You get up at a meeting or rally to speak. You make some brilliant and insightful comments. You clinch your argument with a hard hitting fact or quote. You sit down. Then it hits you. You have just quoted the Peoples Weekly World. You then pray that no one asks you for the source of your quote or fact. This happens all the time...to all kinds of people.:o)

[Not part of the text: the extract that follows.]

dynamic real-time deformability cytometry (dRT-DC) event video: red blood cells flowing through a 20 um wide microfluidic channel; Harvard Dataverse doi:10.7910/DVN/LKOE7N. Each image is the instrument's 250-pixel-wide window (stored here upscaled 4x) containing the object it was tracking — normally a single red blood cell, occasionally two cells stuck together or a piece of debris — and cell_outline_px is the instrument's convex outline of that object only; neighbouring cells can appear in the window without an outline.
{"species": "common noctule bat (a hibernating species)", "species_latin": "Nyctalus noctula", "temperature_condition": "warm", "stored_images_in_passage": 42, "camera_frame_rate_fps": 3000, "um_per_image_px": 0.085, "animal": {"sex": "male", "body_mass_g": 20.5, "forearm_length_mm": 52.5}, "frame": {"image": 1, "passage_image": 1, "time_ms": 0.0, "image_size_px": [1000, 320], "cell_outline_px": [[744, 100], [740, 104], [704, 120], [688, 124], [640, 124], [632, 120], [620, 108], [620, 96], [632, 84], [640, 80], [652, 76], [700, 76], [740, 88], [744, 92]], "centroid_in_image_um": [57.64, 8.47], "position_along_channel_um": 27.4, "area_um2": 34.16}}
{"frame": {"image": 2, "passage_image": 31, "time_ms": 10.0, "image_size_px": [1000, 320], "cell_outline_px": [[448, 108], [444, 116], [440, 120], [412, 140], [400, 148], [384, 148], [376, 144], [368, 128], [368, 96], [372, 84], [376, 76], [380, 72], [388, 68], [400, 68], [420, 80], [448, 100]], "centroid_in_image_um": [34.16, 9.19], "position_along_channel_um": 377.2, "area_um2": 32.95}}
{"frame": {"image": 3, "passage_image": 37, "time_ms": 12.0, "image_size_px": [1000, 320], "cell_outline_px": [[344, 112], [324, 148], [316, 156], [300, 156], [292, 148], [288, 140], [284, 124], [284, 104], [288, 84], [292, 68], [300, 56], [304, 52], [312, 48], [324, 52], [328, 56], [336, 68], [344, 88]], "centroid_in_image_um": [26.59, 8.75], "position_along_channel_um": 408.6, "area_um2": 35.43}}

You are at a rally or public meeting for some good union cause. You are approached by a newsie hawking one of the various tabloids trying to rally the workers. The newsie no doubt is honest in his or her conviction to the cause. My usual answer is to tell the newsie that I have a lifetime subscription to their tabloid. This works.;o) If the newsie is a pal; I add the words whether I want it or not.
Tommy
Carl Remick wrote:
> > On Sun, 27 Jun 1999, Carrol Cox wrote:
> >
> > > joining. He fortunately had never read Adorno or been on a maillist
> > > with nothing better to do than ask foolish questions.
> >
> > Which explains exactly why the CP was smashed so easily in
> > the Fifties,
> > and why Rightwingers to this day ceaselessly attack intellectuals and
> > pointy-heads (and, of course, the Frankfurt School) any
> > chance they can,
> > right?
> >
> > -- Dennis
>
> Yes, I think it's a mistake to romanticize this plucky guy hawking the
> Daily Worker on a street corner no matter what the weather. Maybe New
> York City is just nastier than Minneapolis, but anyone who has been here
> any length of time gets used to seeing an assortment of cranks at their
> habitual postings around town flogging their idées fixes. No one to my
> knowledge has ever said, "Gee, look at those guys with nothing better to
> do than annoy passersby -- they must really have something to say!"